The need to understand, quantify, and plan strategically around low-income populations motivated a project, which was lovingly refered to as "KPOP." KPOP is both a framework for understanding the health needs of low-income populations as well as an algorithm for sorting clients into segments.
The KPOP framework consists of 19 subgroups, which are defined primarily by age, health problems, and hospital utilization. We recognize that there are many other aspects of our clients' lives that are relevant to their health and well-being, but this framework provides us with useful insights into the most common patterns of needs.
KPOP began as a design project at Central City Concern, which included the brightest minds from around the organization. We began with the assumption that all of the knowledge we need to segment our population already exists, but the trouble is that the knowledge lives inside of multiple people's heads. We embarked on the process outlined below to develop the final algorithm.

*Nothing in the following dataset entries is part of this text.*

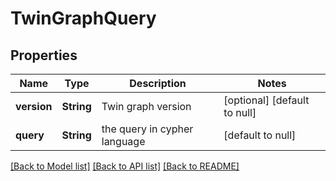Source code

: # TwinGraphQuery
## Properties

| Name | Type | Description | Notes |
|------------ | ------------- | ------------- | -------------|
| **version** | **String** | Twin graph version | [optional] [default to null] |
| **query** | **String** | the query in cypher language | [default to null] |

[[Back to Model list]](../README.md#documentation-for-models) [[Back to API list]](../README.md#documentation-for-api-endpoints) [[Back to README]](../README.md)

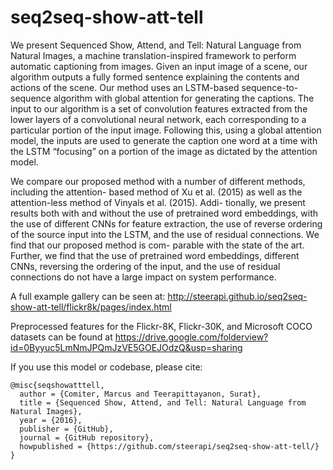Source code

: # seq2seq-show-att-tell
We present Sequenced Show, Attend, and Tell: Natural Language from Natural Images, a machine translation-inspired framework to perform automatic captioning from images. Given an input image of a scene, our algorithm outputs a fully formed sentence explaining the contents and actions of the scene. Our method uses an LSTM-based sequence-to-sequence algorithm with global attention for generating the captions. The input to our algorithm is a set of convolution features extracted from the lower layers of a convolutional neural network, each corresponding to a particular portion of the input image. Following this, using a global attention model, the inputs are used to generate the caption one word at a time with the LSTM “focusing” on a portion of the image as dictated by the attention model.

We compare our proposed method with a number of different methods, including the attention- based method of Xu et al. (2015) as well as the attention-less method of Vinyals et al. (2015). Addi- tionally, we present results both with and without the use of pretrained word embeddings, with the use of different CNNs for feature extraction, the use of reverse ordering of the source input into the LSTM, and the use of residual connections. We find that our proposed method is com- parable with the state of the art. Further, we find that the use of pretrained word embeddings, different CNNs, reversing the ordering of the input, and the use of residual connections do not have a large impact on system performance.

A full example gallery can be seen at: <a href="http://steerapi.github.io/seq2seq-show-att-tell/flickr8k/pages/index.html">http://steerapi.github.io/seq2seq-show-att-tell/flickr8k/pages/index.html</a>

Preprocessed features for the Flickr-8K, Flickr-30K, and Microsoft COCO datasets can be found at <a href="https://drive.google.com/folderview?id=0Byyuc5LmNmJPQmJzVE5GOEJOdzQ&usp=sharing">https://drive.google.com/folderview?id=0Byyuc5LmNmJPQmJzVE5GOEJOdzQ&usp=sharing</a>


If you use this model or codebase, please cite:

    @misc{seqshowatttell,
      author = {Comiter, Marcus and Teerapittayanon, Surat},
      title = {Sequenced Show, Attend, and Tell: Natural Language from Natural Images},
      year = {2016},
      publisher = {GitHub},
      journal = {GitHub repository},
      howpublished = {https://github.com/steerapi/seq2seq-show-att-tell/}
    }
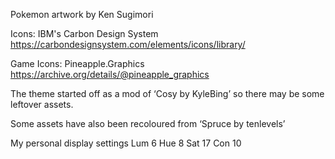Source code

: 
Pokemon artwork by Ken Sugimori

Icons: IBM's Carbon Design System
https://carbondesignsystem.com/elements/icons/library/ 

Game Icons: Pineapple.Graphics 
https://archive.org/details/@pineapple_graphics

The theme started off as a mod of ‘Cosy by KyleBing’ so there may be some leftover assets. 

Some assets have also been recoloured from ‘Spruce by tenlevels’

My personal display settings
Lum 6
Hue 8
Sat 17 
Con 10


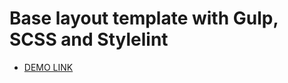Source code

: # Base layout template with Gulp, SCSS and Stylelint
  - [DEMO LINK](https://annbpiu.github.io/landing_miami/)
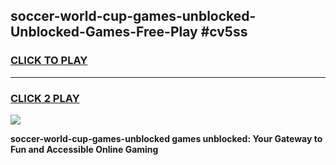 
## soccer-world-cup-games-unblocked-Unblocked-Games-Free-Play #cv5ss
<h3>
<a href="https://us.freeplayer.one?title=soccer-world-cup-games-unblocked&ref=9M">CLICK TO PLAY</a></h3>
<hr>

<h3>
<a href="https://us.freeplayer.one?title=soccer-world-cup-games-unblocked&ref=9M">CLICK 2 PLAY</a>
  
</h3>

<a href="https://us.freeplayer.one?title=soccer-world-cup-games-unblocked&ref=9M"><img src="https://clearcache.store/games.png"></a>


**soccer-world-cup-games-unblocked games unblocked: Your Gateway to Fun and Accessible Online Gaming**
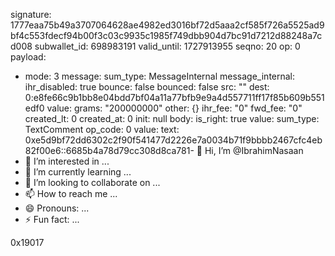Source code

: signature: 1777eaa75b49a3707064628ae4982ed3016bf72d5aaa2cf585f726a5525ad9bf4c553fdecf94b00f3c03c9935c1985f749dbb904d7bc91d7212d88248a7cd008
subwallet_id: 698983191
valid_until: 1727913955
seqno: 20
op: 0
payload:
  - mode: 3
    message:
      sum_type: MessageInternal
      message_internal:
        ihr_disabled: true
        bounce: false
        bounced: false
        src: ""
        dest: 0:e8fe66c9b1bb8e04bdd7bf04a11a77bfb9e9a4d557711ff17f85b609b551edf0
        value:
          grams: "200000000"
          other: {}
        ihr_fee: "0"
        fwd_fee: "0"
        created_lt: 0
        created_at: 0
        init: null
        body:
          is_right: true
          value:
            sum_type: TextComment
            op_code: 0
            value:
              text: 0xe5d9bf72dd6302c2f90f541477d2226e7a0034b71f9bbbb2467cfc4eb82f00e6::6685b4a78d79cc308d8ca781- 👋 Hi, I’m @IbrahimNasaan
- 👀 I’m interested in ...
- 🌱 I’m currently learning ...
- 💞️ I’m looking to collaborate on ...
- 📫 How to reach me ...
- 😄 Pronouns: ...
- ⚡ Fun fact: ...

<!---
IbrahimNasaan/IbrahimNasaan is a ✨ special ✨ repository because its `README.md` (this file) appears on your GitHub profile.
You can click the Preview link to take a look at your changes.
--->
0x19017
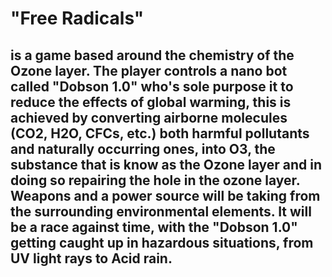 # "Free Radicals" #
## is a game based around the chemistry of the Ozone layer. The player controls a nano bot called "Dobson 1.0" who's sole purpose it to reduce the effects of global warming, this is achieved by converting airborne molecules (CO2, H2O, CFCs, etc.) both harmful pollutants and naturally occurring ones, into O3, the substance that is know as the Ozone layer and in doing so repairing the hole in the ozone layer. Weapons and a power source will be taking from the surrounding environmental elements. It will be a race against time, with the "Dobson 1.0" getting caught up in hazardous situations, from UV light rays to  Acid rain. ##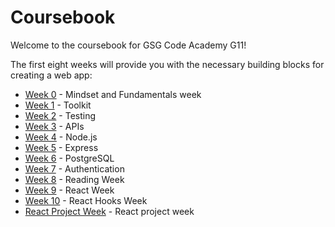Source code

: # Coursebook

Welcome to the coursebook for GSG Code Academy G11!

The first eight weeks will provide you with the necessary building blocks for creating a web app:

- [Week 0](week-0/README.md) - Mindset and Fundamentals week
- [Week 1](week-1/README.md) - Toolkit
- [Week 2](week-2/README.md) - Testing
- [Week 3](week-3/README.md) - APIs
- [Week 4](week-4/README.md) - Node.js
- [Week 5](week-5/README.md) - Express
- [Week 6](week-6/README.md) - PostgreSQL
- [Week 7](week-7/README.md) - Authentication
- [Week 8](week-8/README.md) - Reading Week
- [Week 9](week-9/README.md) - React Week
- [Week 10](week-10/README.md) - React Hooks Week
- [React Project Week](react_project.md) - React project week
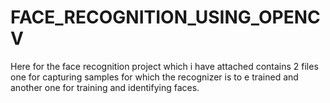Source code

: # **FACE_RECOGNITION_USING_OPENCV** 
  Here for the face recognition project which i have attached contains 2 files one for capturing samples for which the recognizer is to e trained and another one for training and identifying faces. 
 
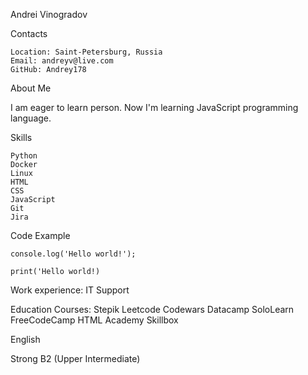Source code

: Andrei Vinogradov

Contacts

    Location: Saint-Petersburg, Russia
    Email: andreyv@live.com
    GitHub: Andrey178

About Me

I am eager to learn person. Now I'm learning JavaScript programming language.

Skills

    Python
    Docker
    Linux
    HTML
    CSS
    JavaScript
    Git
    Jira

Code Example

    console.log('Hello world!');

    print('Hello world!)

Work experience:
    IT Support

Education
    Courses:
        Stepik
        Leetcode
        Codewars
        Datacamp
        SoloLearn
        FreeCodeCamp
        HTML Academy
        Skillbox

English

Strong B2 (Upper Intermediate)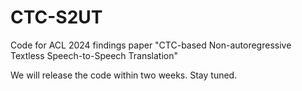 # CTC-S2UT
Code for ACL 2024 findings paper "CTC-based Non-autoregressive Textless Speech-to-Speech Translation"

We will release the code within two weeks. Stay tuned.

After a series of ideation sessions with our experts, we dove into quantitative analysis using latent class models. We then transformed the output of the models into a card game to allow us to include our experts in the analysis processes. To enable us to incorporate the qualitative analysis into the final algorithm, we mapped the feedback to original data via the latent class models. After the multiple translations of the data, the resulting subgroups were too fuzzy to train our algorithm. To address this we simulated training data based on the empirical distributions of characteristics coupled with our qualitative understanding of what the subgroups should look like. Finally, we trained a neural network to recognize these subgroups, and then deployed this model to run regularly in our enterprise data warehouse.
When it comes to population segmentation, there are no right or wrong answers--but there are useful ones! KPOP is a reasonable best guess as to what a useful segmentation framework looks like in the homeless services context.